Wiesn-Knigge

Wiesn-Knigge

Auf dem Oktoberfest, denken manche, sei alles erlaubt. Das starke Bier (rund 6 Prozent Alkohol!) enthemmt, die Stimmungshits fahren in die Beine. Ein paar Regeln sollte man aber bei aller Ausgelassenheit befolgen, um sich nicht zu blamieren — und nicht aus dem Festzelt zu fliegen.

Mehr Tipps und Tricks finden Sie in unserem Oktoberfest-Guide

Nie im Seppelhut auf dem Tisch tanzen!

Das Oktoberfest ist trotz aller kommerziellen Ausschlachtung noch immer ein Volksfest, also eine kulturelle Veranstaltung. Doch vieles, was man in den Festzelten und davor sieht, hat mit bayerischem Brauchtum nichts mehr zu tun. Wer sich einen mausgrauen Seppelhut oder gar einen weiß-blauen Filzmaßkrug aufsetzt, disqualifiziert sich in den Augen der Münchner als ignoranter Sauftourist. Schlimm anzusehen sind auch T-Shirts mit unlustigen Sprüchen wie „I survived Oktoberfest” oder gar entblößte Oberkörper.

Beim Dirndl gilt: Weniger ist mehr!

Auch beim Dirndl ist weniger zeigen mehr. Ein echtes Dirndl ist kein Minirock, sondern bedeckt stets die Knie. Und auch durchsichtige Organza-Blusen und Wende-Schürzen sind eine modische Verirrung. Ein schönes Dekolleté ist natürlich der Blickfang jedes Dirndls. Aber die Brüste sollten nicht aus dem Ausschnitt quellen. Und vor allem sollte kein BH zu sehen sein. Ein übler Fauxpas sind auch Turnschuhe zum Dirndl, ebenso wie zur Lederhose.

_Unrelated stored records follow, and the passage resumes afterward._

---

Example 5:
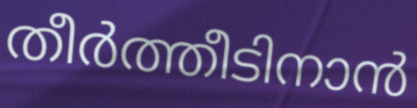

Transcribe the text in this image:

തീർത്തീടിനാൻ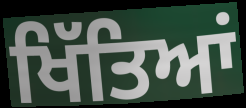
ਖਿੱਤਿਆਂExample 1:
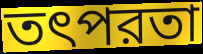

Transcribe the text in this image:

তৎপরতা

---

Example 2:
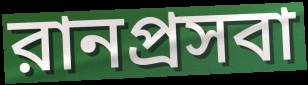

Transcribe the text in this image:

রানপ্রসবা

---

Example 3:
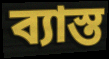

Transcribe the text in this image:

ব্যাস্ত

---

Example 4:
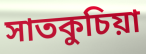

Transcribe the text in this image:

সাতকুচিয়া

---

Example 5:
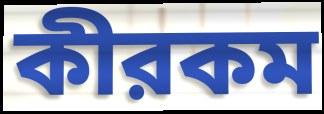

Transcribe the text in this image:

কীরকমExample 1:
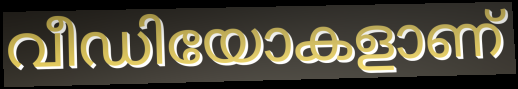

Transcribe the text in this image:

വീഡിയോകളാണ്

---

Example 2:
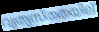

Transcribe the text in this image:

വ്യത്യസ്തതയില്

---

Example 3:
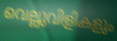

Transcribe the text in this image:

വെല്ലുവിളികളും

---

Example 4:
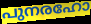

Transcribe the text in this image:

പുനരഹോ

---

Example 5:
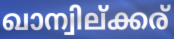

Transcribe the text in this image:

ഖാന്വില്ക്കര്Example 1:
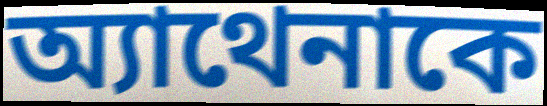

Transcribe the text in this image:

অ্যাথেনাকে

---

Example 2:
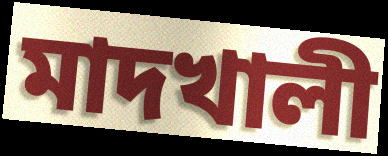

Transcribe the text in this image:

মাদখালী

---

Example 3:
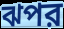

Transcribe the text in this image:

ঝপর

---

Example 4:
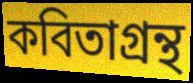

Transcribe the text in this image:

কবিতাগ্রন্থ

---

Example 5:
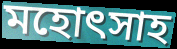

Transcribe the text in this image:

মহোৎসাহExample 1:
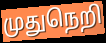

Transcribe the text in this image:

முதுநெறி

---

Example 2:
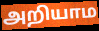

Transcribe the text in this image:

அறியாம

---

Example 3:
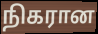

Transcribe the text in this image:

நிகரான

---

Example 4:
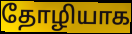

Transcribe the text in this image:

தோழியாக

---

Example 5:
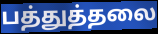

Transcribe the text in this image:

Schürzenjäger, aufgepasst!

Mit dem Dirndl lassen sich übrigens auch Flirtsignale senden. Wer vergeben ist oder einfach Schürzenjäger auf Abstand halten will, bindet die Schleife auf der rechten Seite. Wer Single ist und das zeigen will, bindet sie links.

Host mi?

Flirten ist natürlich ein großes Thema auf der Wiesn. Wer mit Münchnern anbandeln will, erhöht mit Grundkenntnissen in Bayerisch seine Chancen. Also: es heißt die und nicht das Maß, ein Hendl ist ein Brathähnchen, und als Begrüßung und Verabschiedung ist man mit einem „Servus” auf der sicheren Seite.

Zigarette? Nein, danke!

Noch ein Tipp zum Thema Flirten: Allen Männern sei gesagt, dass Bedienungen tabu sind. Wer denkt, dass ein bisschen Anfassen erlaubt ist, bekommt schnell von zwei Security-Männern den Ausgang gezeigt. Das gleiche kann passieren, wenn man sich eine Zigarette im Zelt anzündet. Es gilt absolutes Rauchverbot, und das wird auch durchgesetzt.

Es darf getanzt werden!

Schunkeln und tanzen sind selbstverständlich erlaubt, aber nur auf den Bänken. Wer auf einen Tisch steigt, wird flugs von der Bedienung zurückgepfiffen. Und wenn er sich taub stellt, lernt er ebenfalls schnell ein paar mäßig freundliche Herren vom Sicherheitsteam kennen. Wer mit der Firma auf der Wiesn ist, hält sich auch mit dem Tanzen auf der Bank zurück, bis der Vorgesetzte es tut.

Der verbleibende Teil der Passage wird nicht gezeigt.